Which brings me to my next term:

Qualia - (plural, the singular is 'Quale')
http://plato.stanford.edu/entries/qualia/

A phenomenological term used to describe, very subjectively, how we feel about/recognize sensations which cannot be witnessed, but which are real to the individual. Philosophers often use the term to refer to the introspectively accessible, phenomenal aspects of our mental lives. In this broad descriptor of the term it can be difficult to deny the existence of qualia. The status of qualia is vigorously debated in philosophical circles because it is central to a proper understanding of the nature of consciousness. Qualia are at the heart of issues surrounding the subject of body-mind.
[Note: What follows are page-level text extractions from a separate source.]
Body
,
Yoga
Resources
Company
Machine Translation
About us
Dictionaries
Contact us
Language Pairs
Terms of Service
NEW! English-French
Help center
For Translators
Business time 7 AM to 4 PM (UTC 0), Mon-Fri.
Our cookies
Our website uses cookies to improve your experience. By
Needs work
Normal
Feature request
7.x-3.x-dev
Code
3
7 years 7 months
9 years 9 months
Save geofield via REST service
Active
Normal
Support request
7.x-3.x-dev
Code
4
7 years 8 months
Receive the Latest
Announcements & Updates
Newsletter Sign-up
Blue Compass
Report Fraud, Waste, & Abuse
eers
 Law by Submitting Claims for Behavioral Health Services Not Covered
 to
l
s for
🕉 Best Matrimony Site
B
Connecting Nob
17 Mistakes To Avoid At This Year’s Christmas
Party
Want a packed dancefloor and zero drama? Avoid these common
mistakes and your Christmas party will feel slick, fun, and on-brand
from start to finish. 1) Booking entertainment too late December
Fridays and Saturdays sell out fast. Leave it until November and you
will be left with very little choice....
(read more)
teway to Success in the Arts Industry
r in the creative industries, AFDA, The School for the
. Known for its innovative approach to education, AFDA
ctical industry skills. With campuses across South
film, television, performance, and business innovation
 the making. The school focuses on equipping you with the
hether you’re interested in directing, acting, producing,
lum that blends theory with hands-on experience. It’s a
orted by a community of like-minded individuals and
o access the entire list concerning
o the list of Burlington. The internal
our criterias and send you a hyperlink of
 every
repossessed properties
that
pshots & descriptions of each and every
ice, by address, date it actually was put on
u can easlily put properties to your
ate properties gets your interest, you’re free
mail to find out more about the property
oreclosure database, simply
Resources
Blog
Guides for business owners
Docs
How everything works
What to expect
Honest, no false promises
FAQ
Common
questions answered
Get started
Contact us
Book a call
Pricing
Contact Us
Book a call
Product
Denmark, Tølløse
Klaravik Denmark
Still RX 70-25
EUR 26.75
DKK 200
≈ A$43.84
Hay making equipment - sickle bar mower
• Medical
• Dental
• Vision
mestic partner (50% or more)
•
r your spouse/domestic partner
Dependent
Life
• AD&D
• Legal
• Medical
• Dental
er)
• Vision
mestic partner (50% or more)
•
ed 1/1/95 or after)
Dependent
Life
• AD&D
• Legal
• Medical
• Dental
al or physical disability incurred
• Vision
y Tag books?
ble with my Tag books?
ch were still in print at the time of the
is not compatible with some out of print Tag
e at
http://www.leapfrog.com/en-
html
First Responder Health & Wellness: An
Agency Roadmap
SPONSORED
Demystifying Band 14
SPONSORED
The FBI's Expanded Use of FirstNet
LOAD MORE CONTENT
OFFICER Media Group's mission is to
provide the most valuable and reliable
I am wondering if that subliminal feeling which sometimes assails us - that we are already 'leaving', departing from an engagement which might be only very recently begun, may qualify as a quale? Perhaps, only someone seeing the world with eyes similar to mine, noticing that oh, so vague and obscure behavioural trait of indeterminate behaviour - continually moving on and away from engagement between two people, might align themselves with such a suggestion. Perhaps, only that kind of 'someone' might perceive the almost imperceptible signs and interpret them in this way - unless of course I suggest that, as with qualia, the presentiment of leaving is within each of us, internally experienced even if usually occurring subliminally or possibly denied and discouraged within self as anti-social. I do not consider it so. I believe it to be simply part of a greater continually-occurring condition which governs us as sentient beings constantly tugging at us, drawing us away in the midst of our functioning within time and spaces.